Schematics of novel optoelectronic devices and image of array of SWCNT-Si sensor

Figure 2. Schematics of novel optoelectronic devices and image of array of SWCNT-Si sensor. A) SWCNT-Si heterojunction test structure (2 cm × 2 cm) with electrodes. B) Dark and illuminated I–V curves of a typical SWCNT-Si heterojunction C) SWCNT-Si sensor: Digital photograph of a 0.25 megapixel array of SWCNT-Si sensors (array area, 12 mm × 12 mm), and D) SEM image of the ‘core’ of the sensor. E) Digital photograph of SWCNT-Si heterojunction structure. F) SEM image of assembled SWCNT belt. G) A bidirectional phototransistor using interdigitated SWCNT fingers attached to source-drain leads. The active region of this device has an area of 3 mm × 200 mm. H) An AND gate with optical and electrical inputs and an electrical output. The active region of the junction has an area of 3 mm × 100 mm. Inset table: a typical set of operating conditions determining the ‘low’ and ‘high’ logic states for both input and output conditions. I) 2-bit ADDER/OR gate with 2 optical inputs and an electrical input and output. J) 4-bit digital to analog converter. From Reference 15 with permission from the Nature Publishing Group.

High-Performance H2S Detector with SWCNT Devices

SWCNT is the subject of active research for various chemical sensors due to its many advantages, such as unique nanostructure, high mobility, high current density, highly effective electrochemical surface area, etc.8 Since the pristine CNT-based chemical sensors only utilize their intrinsic electrochemical properties to overcome their limitations in selectivity and sensitivity, functionalizing SWCNTs with covalent or non-covalent materials has been used to further improve the sensitivity of SWCNT-based chemical sensors. Due to its one-dimensional nanostructure, SWCNT is very sensitive to environmental changes such as humidity and surrounding temperature.
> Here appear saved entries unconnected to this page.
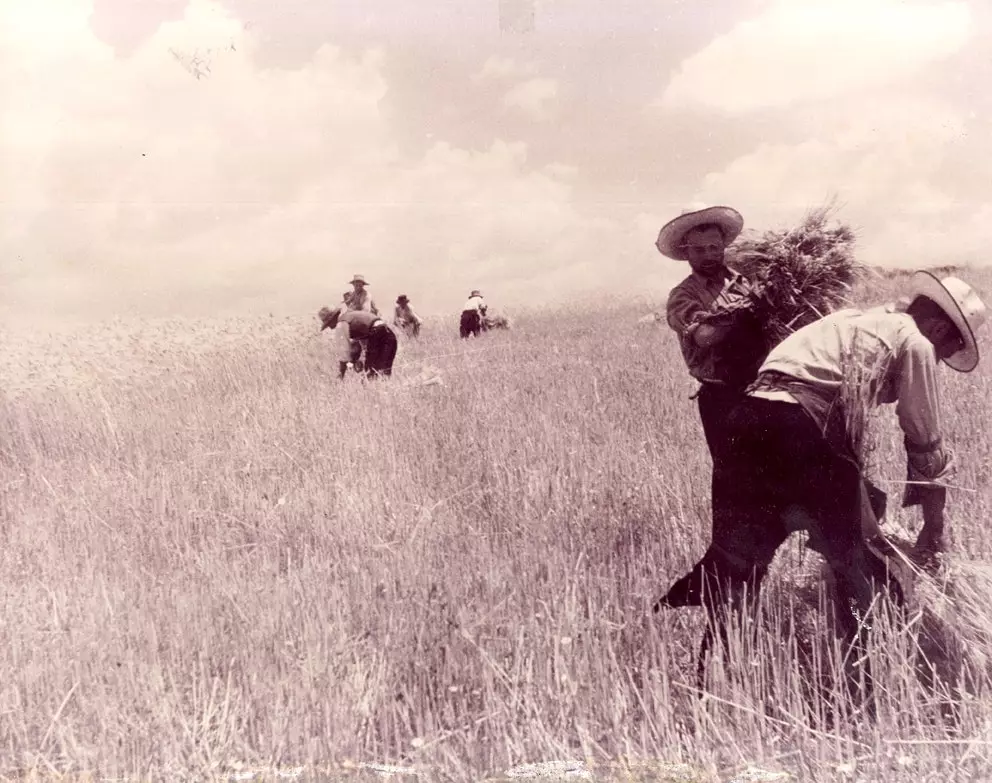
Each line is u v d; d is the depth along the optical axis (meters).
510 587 2.98
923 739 2.44
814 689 2.58
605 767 2.58
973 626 2.63
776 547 2.64
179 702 2.77
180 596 3.12
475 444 3.44
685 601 2.80
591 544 3.14
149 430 3.59
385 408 3.55
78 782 2.65
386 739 2.68
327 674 2.74
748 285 2.94
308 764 2.63
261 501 3.41
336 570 3.14
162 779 2.65
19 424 3.57
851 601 2.56
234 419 3.59
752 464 2.56
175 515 3.41
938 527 2.73
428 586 3.01
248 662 2.82
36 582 3.23
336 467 3.44
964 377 3.32
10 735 2.78
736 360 2.94
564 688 2.68
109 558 3.31
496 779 2.60
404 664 2.79
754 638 2.67
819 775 2.44
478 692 2.72
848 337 2.51
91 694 2.84
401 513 3.34
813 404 2.47
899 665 2.48
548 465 3.37
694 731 2.62
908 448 2.64
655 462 3.35
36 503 3.48
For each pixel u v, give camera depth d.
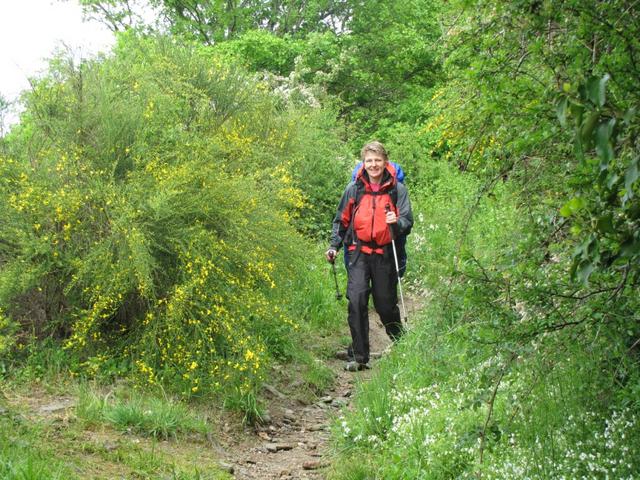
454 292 3.50
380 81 25.95
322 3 28.72
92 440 4.81
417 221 11.66
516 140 3.12
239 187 6.59
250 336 6.29
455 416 4.77
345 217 7.48
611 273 3.17
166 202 6.04
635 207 2.29
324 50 25.25
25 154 6.46
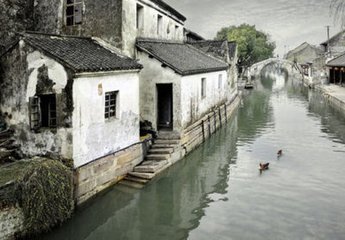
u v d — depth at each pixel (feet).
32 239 33.68
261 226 38.01
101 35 58.80
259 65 288.51
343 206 42.68
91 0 58.95
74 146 40.04
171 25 86.63
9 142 43.39
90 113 42.47
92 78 42.60
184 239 35.78
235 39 214.07
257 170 56.70
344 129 85.71
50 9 61.93
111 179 46.68
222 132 86.22
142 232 37.65
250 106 132.16
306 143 72.90
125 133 50.11
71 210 37.65
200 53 95.86
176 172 56.70
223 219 39.96
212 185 50.70
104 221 40.06
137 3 63.77
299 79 263.08
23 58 42.06
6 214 31.83
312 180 51.52
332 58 181.06
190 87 67.41
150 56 62.08
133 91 51.96
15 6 58.39
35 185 33.47
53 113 42.01
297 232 36.55
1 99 44.39
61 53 42.01
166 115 66.54
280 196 46.03
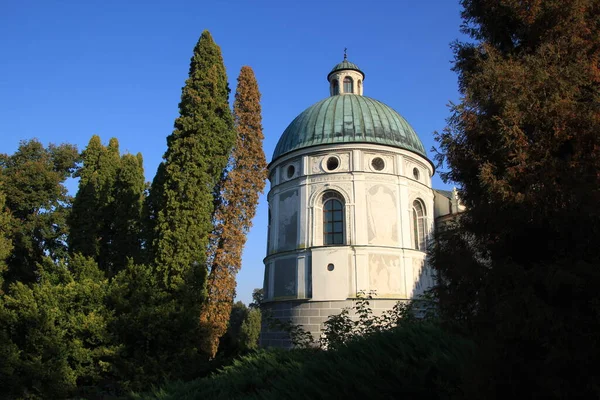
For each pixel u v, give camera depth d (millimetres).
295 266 27422
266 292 29938
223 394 11039
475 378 6223
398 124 30344
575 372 5336
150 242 22531
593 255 5711
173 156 21609
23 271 37906
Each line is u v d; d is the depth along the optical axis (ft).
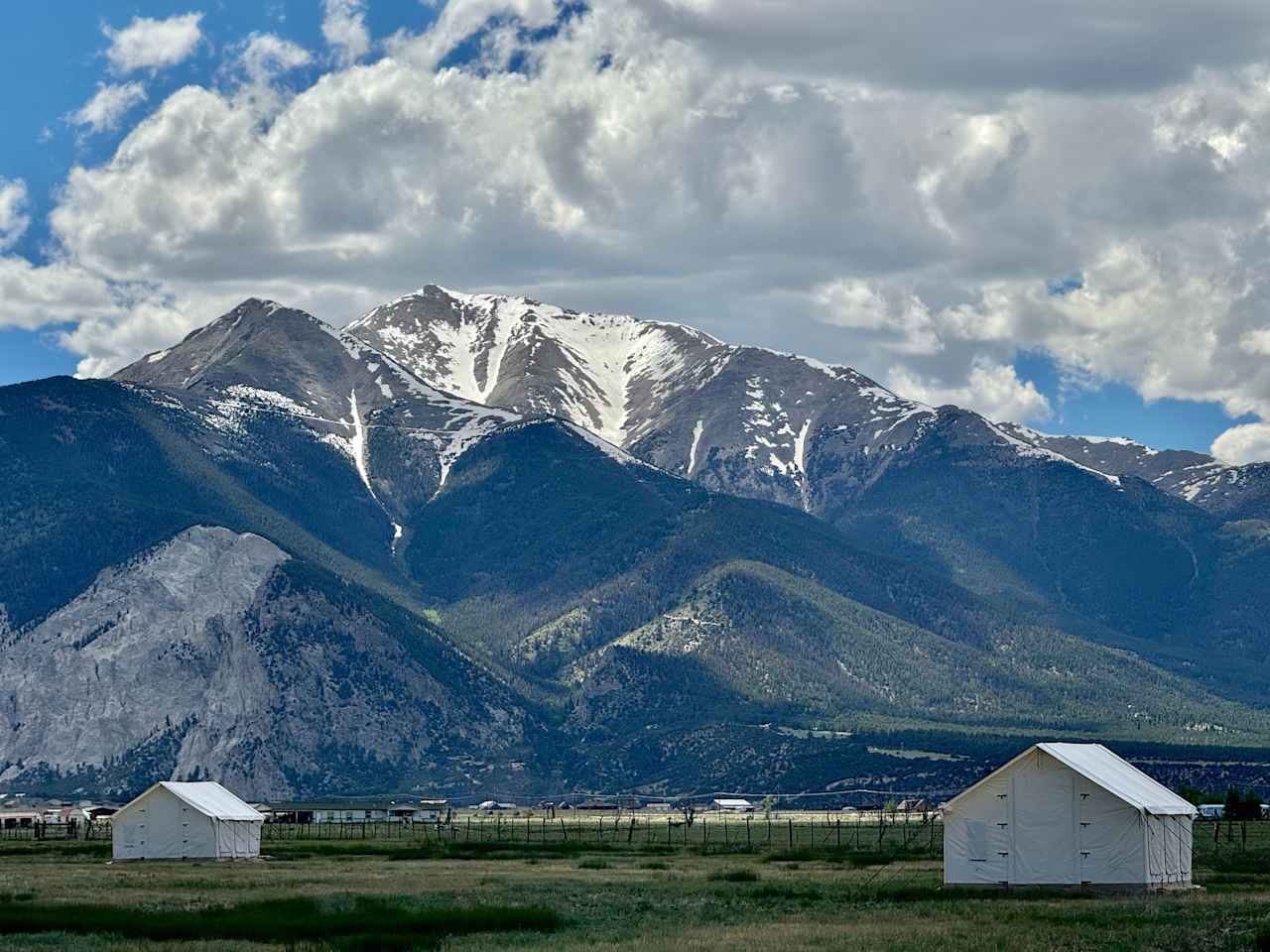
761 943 344.28
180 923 393.50
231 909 428.15
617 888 511.40
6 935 379.76
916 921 387.14
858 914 410.31
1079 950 328.90
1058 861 476.13
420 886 523.29
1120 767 494.18
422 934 379.76
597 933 376.89
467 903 451.94
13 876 587.68
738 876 561.84
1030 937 347.97
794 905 442.50
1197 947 331.57
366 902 445.78
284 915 412.77
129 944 363.97
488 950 345.10
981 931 360.28
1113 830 469.98
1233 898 437.58
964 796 490.90
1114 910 400.67
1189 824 491.72
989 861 485.56
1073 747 495.82
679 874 584.40
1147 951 328.49
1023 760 482.69
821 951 329.93
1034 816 480.23
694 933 367.45
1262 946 331.36
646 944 345.31
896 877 554.05
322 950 354.13
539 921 397.19
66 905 442.50
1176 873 482.69
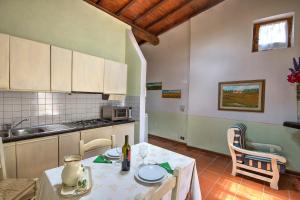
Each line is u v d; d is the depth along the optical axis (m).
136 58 3.29
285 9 2.68
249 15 3.03
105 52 3.14
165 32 4.49
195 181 1.43
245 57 3.08
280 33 2.81
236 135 2.55
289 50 2.66
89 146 1.58
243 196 2.10
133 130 3.16
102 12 3.05
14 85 1.84
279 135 2.76
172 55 4.40
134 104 3.35
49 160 2.04
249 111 3.06
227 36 3.30
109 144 1.75
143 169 1.21
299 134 2.61
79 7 2.74
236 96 3.21
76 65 2.39
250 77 3.04
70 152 2.24
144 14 3.66
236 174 2.66
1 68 1.75
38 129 2.25
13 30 2.08
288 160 2.70
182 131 4.25
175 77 4.36
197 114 3.81
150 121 5.03
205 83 3.66
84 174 1.11
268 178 2.31
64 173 0.98
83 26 2.80
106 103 3.26
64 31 2.56
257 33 3.02
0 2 1.98
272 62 2.80
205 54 3.64
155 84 4.86
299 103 2.51
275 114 2.79
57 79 2.19
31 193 1.46
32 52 1.97
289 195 2.12
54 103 2.51
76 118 2.80
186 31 4.06
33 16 2.24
In developing a H2S gas sensor, we used molecular doping of TEMPO as a catalyst on the surface of SWCNTs to improve the sensitivity of H2S detection by a redox reaction at room temperature. Figures 3A–D show the SEM images of highly organized micro-sensor devices from which large scale SWCNT network patterns were fabricated by the template-guided fluidic assembly method, followed by TEMPO coating. Figure 3E shows the chemical structure of TEMPO used to functionalize SWCNTs. This compound is capable of oxidizing the gaseous H2S and can be utilized as a sensory molecule for a H2S sensor. Figure 3F shows the real-time current change of functionalized SWCNT sensor with various concentrations of H2S gas. Figure 3G shows the intrinsic sensitivity of the device and benefits after TEMPO functionalization. Based on our results, TEMPO can be oxidized to TEMPO+, which is a very important product for H2S dissociation. The reduction reaction of TEMPO+ to TEMPO-H is coupled to the dissociation process of H2S to S+2H++2e-, since in the air, the SWCNT device shows the P-type properties due to oxygen ions (O2). Newly generated electrons are donated to SWCNTs to make it less a P-type property, which makes the functionalized SWCNTs more sensitive than the bare SWCNTs. In addition, we find that humidity enhances the sensitivity of H2S by improving the transfer from TEMPO to TEMPO+. Finally, we demonstrate that a SWCNT device functionalized with TEMPO is highly responsive to the H2S gas with increasing humidity. This is especially true of semi-SWCNTs, which show a very high sensitivity up to 420% at 60% humidity.

High-performance H2S detector based on SWCNT networks

Figure 3. High-performance H2S detector based on SWCNT networks. A–D) SEM image of an array of assembled SWCNT devices. E) Chemical structure of TEMPO molecules. F) Real-time current changes as a function of concentration of H2S gas for the functionalized SWCNT sensor. G) Sensitivity of bare semi-SWCNT device and TEMPO-functionalized SWCNT device as a function of humidity. From Reference 16 with permission from The Royal Society of Chemistry.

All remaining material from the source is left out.